飯野教授らは、体の運動と深くかかわる小脳の神経細胞をつなぐ接続部(シナ
プス)に注目。マウスの細胞実験で、シナプスの信号伝達を1日以上、止める操
作をした。練習をさぼって信号伝達がなくなるのと同じ効果があるという。
その後、神経回路の働きを調べた。シナプスの信号伝達が滞ると、細胞内にあ
るBDNFというたんぱく質の働きが鈍った。さらに信号伝達物質そのものが放
出されにくくなることも突き止めた。BDNFは、子どもの脳の発達などを促す
神経栄養因子の一つ。神経回路の性能維持にも重要な役割をすることが、今回の
実験でわかった。

__与えられた一覧__:
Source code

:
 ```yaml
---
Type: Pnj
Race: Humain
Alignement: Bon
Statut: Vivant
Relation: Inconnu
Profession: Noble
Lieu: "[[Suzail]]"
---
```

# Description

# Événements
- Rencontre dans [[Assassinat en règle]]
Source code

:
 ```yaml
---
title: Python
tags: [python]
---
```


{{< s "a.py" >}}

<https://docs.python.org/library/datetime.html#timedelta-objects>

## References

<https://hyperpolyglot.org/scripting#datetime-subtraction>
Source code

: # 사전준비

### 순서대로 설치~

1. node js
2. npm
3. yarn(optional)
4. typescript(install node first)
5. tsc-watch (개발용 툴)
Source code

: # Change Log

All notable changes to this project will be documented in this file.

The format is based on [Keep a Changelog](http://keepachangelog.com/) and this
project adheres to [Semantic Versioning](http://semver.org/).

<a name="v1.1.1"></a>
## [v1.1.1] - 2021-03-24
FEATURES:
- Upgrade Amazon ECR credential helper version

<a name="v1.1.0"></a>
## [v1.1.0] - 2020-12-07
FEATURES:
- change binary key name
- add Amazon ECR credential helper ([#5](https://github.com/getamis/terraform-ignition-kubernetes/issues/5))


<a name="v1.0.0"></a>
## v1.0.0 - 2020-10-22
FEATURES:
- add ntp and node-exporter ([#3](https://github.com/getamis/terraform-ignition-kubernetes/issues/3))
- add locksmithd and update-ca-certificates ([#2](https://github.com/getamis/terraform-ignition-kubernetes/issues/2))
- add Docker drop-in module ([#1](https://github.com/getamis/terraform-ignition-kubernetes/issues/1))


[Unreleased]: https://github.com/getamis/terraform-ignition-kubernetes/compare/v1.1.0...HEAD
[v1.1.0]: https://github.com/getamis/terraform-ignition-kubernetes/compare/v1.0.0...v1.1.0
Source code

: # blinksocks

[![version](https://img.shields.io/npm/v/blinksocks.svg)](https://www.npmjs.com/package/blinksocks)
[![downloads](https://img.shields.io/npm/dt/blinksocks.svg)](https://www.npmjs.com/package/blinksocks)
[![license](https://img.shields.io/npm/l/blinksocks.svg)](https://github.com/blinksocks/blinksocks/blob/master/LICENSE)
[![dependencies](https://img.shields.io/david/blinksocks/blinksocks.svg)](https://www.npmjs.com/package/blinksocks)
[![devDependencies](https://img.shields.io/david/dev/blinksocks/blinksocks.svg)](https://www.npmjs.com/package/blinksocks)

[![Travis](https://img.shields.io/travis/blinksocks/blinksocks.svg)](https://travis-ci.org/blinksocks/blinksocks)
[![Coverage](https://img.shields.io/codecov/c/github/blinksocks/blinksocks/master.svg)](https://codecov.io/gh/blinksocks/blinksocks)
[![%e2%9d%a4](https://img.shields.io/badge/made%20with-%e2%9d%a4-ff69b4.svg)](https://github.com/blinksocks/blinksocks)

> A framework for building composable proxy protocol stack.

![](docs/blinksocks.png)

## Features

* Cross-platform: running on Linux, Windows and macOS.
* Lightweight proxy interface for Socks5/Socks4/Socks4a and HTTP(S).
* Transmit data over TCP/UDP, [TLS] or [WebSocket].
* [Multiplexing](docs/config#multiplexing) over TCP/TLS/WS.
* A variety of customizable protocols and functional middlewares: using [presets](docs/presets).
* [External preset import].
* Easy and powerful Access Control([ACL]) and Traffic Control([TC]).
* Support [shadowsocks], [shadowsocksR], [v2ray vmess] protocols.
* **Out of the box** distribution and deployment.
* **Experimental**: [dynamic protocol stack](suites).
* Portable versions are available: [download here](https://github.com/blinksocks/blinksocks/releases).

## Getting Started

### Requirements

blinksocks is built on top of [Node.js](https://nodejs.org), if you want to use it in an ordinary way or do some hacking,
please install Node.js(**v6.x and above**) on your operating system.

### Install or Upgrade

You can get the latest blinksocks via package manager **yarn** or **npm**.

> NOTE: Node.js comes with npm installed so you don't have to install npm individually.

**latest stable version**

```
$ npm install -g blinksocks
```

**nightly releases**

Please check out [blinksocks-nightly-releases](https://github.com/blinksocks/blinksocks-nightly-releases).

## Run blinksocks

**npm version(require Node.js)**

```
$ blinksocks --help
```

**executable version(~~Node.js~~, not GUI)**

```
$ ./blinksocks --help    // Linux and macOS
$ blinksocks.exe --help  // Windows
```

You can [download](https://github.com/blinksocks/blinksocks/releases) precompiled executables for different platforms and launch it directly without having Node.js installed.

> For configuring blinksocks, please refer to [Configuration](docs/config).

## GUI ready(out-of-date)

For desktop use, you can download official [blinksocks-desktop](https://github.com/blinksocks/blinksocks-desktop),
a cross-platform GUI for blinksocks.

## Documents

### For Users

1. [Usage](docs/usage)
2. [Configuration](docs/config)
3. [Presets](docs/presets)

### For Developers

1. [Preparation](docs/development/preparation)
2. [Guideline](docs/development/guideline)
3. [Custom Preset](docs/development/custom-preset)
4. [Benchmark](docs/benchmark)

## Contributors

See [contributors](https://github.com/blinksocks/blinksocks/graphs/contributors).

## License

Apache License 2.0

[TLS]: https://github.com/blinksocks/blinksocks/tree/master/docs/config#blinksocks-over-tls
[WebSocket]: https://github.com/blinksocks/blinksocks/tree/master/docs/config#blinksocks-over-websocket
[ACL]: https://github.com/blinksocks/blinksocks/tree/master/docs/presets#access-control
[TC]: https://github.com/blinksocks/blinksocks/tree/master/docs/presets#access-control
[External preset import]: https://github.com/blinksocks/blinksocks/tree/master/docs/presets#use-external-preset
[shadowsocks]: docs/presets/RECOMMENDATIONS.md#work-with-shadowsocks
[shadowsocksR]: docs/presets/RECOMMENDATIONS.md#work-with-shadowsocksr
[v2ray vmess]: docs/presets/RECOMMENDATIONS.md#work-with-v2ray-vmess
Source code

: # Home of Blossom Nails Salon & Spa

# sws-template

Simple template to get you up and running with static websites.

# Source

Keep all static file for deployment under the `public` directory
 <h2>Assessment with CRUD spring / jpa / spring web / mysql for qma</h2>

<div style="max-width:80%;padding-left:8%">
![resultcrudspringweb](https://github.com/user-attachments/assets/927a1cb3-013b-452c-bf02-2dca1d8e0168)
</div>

__設問__:
[1] 小脳のシナプスに関する文章から、カタカナまたはアルファベットで書かれた語をすべて抜き出してください。
[2] 小脳のシナプスに関する文章を、最後の文のあとから書き進めてください。

__設問の解答__:
[1] シナプス、マウス、BDNF

[2]
自転車に乗ったり、泳いだりする能力は、いったん身につくと練習しなくても
急に失われることはない。だか、久しぶりに試すと思ったよりうまく行かず、
「ぎこちなさ」を感じることがある。今回の発見は、こうした現象に関係してい
るとみられる。
飯野教授は「神経回路の維持には、常に刺激を受けて信号が流れる状態に保つ
ことが重要だ。フィギュアスケートの荒川静香さんも週6日の練習を欠かさない
そうだが、勘を鈍らせないためには一流選手も例外ではない」と話している。
研究内容は、米科学アカデミー紀要(電子版)で発表された。